4 years, 10 months ago
Kant's categorical imperative is an expression of the bourgeois liberal ideas of the 18th century, expressed as morality. It is progressive in the sense that it attempts to derive morality from Reason. It is part of the Enlightenment. It also expresses the new, universal promises of the bourgeois revolutions in that it universalises (i.e. "All men are created equal"). It is based on the principle of universality. What you do must apply to all people or it fails to be truly moral.
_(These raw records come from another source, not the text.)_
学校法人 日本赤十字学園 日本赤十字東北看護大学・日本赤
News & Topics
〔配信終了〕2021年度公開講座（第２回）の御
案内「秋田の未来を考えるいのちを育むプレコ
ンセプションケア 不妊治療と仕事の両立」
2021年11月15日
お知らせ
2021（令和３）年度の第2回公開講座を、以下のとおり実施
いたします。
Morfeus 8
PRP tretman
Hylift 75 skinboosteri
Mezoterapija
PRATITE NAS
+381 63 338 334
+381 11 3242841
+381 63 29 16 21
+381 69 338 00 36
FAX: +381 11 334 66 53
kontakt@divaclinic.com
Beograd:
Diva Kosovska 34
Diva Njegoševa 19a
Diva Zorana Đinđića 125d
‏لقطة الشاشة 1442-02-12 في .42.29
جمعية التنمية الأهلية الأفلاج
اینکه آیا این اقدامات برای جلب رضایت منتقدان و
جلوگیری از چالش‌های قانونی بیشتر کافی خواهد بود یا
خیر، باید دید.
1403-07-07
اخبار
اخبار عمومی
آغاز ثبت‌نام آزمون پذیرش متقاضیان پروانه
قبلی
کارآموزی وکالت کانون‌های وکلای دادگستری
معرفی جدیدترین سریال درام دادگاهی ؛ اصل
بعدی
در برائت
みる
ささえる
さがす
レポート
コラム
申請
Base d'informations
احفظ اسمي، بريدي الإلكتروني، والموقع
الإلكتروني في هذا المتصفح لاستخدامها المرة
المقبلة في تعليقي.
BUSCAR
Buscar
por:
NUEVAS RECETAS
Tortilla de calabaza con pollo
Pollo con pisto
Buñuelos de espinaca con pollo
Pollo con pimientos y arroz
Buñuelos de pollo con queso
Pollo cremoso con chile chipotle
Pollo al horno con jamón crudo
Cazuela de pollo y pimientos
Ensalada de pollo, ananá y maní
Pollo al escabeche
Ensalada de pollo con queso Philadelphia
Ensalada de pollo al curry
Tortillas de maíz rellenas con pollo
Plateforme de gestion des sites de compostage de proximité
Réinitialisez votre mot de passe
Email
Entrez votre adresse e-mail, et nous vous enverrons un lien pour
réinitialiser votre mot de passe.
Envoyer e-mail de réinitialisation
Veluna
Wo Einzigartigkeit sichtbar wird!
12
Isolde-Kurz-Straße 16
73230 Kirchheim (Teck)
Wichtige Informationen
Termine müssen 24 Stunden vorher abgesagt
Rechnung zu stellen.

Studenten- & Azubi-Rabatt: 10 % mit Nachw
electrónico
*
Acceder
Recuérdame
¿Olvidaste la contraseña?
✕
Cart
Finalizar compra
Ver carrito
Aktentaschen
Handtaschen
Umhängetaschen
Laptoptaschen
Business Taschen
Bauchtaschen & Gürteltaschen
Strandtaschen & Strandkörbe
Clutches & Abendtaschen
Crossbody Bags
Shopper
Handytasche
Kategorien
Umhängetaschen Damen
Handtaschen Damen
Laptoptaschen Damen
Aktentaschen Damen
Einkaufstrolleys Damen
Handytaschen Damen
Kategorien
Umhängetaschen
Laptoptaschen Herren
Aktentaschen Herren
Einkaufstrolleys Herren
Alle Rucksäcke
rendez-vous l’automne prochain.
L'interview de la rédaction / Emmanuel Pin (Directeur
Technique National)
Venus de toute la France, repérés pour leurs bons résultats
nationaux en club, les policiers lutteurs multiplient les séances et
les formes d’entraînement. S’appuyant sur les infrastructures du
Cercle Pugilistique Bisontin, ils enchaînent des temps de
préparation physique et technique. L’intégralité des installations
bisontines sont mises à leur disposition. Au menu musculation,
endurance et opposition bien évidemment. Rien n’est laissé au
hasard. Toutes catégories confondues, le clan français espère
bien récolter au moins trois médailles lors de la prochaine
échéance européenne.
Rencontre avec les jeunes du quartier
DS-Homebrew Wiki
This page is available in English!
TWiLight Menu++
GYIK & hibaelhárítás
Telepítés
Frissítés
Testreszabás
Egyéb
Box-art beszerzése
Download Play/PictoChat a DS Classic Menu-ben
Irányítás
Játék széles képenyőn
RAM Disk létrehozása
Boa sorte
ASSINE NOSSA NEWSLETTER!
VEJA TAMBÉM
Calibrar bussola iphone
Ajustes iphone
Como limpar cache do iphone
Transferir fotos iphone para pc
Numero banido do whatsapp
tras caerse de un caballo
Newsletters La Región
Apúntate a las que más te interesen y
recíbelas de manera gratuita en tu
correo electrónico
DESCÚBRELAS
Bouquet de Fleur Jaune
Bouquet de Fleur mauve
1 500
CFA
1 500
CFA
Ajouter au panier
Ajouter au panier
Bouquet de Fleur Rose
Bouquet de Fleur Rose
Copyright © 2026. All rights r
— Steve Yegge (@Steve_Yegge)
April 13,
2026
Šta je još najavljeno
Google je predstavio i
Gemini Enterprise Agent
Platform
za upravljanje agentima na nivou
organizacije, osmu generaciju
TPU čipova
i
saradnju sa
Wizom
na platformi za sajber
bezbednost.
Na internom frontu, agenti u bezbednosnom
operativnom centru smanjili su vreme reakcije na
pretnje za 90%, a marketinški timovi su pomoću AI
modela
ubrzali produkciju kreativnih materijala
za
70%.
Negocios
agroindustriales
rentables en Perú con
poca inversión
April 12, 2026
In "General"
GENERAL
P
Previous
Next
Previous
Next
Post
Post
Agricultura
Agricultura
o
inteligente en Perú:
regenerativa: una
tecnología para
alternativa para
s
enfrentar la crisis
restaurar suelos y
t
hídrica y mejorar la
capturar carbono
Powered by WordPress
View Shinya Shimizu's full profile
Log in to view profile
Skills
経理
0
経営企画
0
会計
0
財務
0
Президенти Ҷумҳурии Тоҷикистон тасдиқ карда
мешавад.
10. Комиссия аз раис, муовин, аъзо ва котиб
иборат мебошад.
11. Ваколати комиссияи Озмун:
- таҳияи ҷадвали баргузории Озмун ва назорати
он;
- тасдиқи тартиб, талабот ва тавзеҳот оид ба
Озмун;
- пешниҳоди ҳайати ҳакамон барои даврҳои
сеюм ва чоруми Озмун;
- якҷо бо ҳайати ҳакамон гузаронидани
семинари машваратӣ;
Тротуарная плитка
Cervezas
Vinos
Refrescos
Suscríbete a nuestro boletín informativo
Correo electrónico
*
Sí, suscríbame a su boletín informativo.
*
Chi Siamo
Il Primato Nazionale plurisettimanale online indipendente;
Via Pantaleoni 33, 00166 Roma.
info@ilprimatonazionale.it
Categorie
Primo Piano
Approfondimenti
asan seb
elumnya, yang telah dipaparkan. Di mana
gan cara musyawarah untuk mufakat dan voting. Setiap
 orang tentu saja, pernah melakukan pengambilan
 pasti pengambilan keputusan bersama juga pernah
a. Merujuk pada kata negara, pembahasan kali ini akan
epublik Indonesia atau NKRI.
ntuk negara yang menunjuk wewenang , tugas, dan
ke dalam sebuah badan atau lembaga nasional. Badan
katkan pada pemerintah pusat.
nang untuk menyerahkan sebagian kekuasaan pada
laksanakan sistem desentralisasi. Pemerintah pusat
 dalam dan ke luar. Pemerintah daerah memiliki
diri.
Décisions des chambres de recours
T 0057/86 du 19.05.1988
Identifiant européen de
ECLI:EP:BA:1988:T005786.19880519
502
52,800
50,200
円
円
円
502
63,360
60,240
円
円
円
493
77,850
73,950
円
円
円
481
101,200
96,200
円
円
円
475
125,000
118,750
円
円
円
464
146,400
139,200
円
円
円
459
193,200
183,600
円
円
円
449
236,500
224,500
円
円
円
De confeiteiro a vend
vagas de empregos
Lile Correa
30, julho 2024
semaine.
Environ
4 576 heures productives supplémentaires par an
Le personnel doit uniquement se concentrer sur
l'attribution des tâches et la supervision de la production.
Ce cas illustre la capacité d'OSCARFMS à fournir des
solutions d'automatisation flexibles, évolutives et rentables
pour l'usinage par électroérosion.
However, it is also based on a bourgeois notion of rights. The concept of 'rights' is a product of the rise of bourgeois property/trade relations. One brings one's rights to the market place and, on that basis, one participates in the putatively level playing field. For Kant, one negotiates the conflicts between these rights on the basis of contractual clauses. If the Party of the First Part undertakes to do such and such, the Party of the Second part will be understood to be obliged to do so and so. It is this which finally inverts the universality of the notion into an entire bourgeois conception of individualism. Through this embedded notion of contractual obligations, the decision as to universal moral actions rests with the individual's willingness to enter into a personal contract regarding his conduct, his willingness to be bound.
The sting in the tail lies in the fact that different people will always have different notions as to what is or isn't universally desirable. One individual may consider it highly desirable that theft be considered universally immoral because they have a great personal interest in the institution of private property (i.e. because they own lots of it). Another (who perhaps owns little) may be prepared to risk universalising the permissability of theft if he thinks he can steal what he wants and then protect his stolen goods by force. Alternatively, there may be those who feel that there are worse prospects for the future than the fall of private property. And, in practice, the guardians of morality will always be ready to claim the universality of laws that they themselves break, simply because they take a more pragmatic view of Reason.
The R/reasonable promises of bourgeois liberalism and Enlightenment will always have such loopholes in their social contracts and, as a result, will always find themselves in full or partial, official or unofficial abeyance. The Enlightenment declared that all men were created equal, but oversaw (and, indeed, was partially built upon) all black men (and women) being crated
equally... for shipping. Why should a white man who profits from the slave trade care if 'enslave black people' became a universal moral maxim? He knows the colour of his own skin will exempt him from the chains, and the inequality of property and opportunity will protect him from universal business competition.